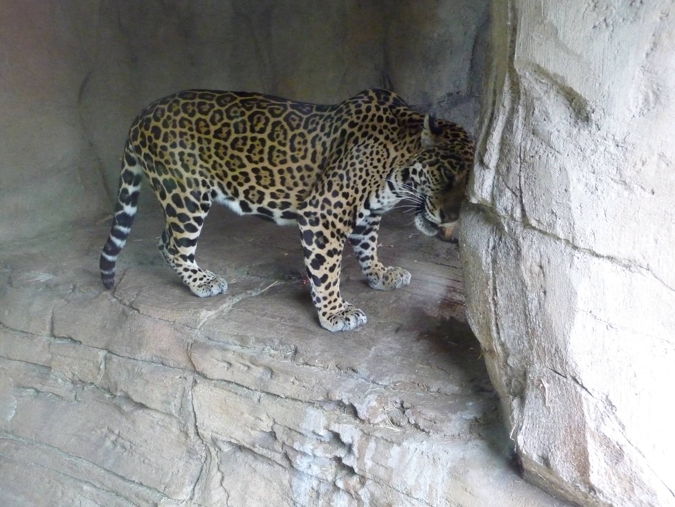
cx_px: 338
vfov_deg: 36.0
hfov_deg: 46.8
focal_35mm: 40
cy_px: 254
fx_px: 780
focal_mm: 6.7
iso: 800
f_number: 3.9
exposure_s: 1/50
::::::::
**ASSIGNMENT**
From the listing above, print every entry precisely and drop the pictures.

**EXERCISE SOLUTION**
cx_px: 338
vfov_deg: 36.0
hfov_deg: 46.8
focal_35mm: 40
cy_px: 254
fx_px: 780
focal_mm: 6.7
iso: 800
f_number: 3.9
exposure_s: 1/50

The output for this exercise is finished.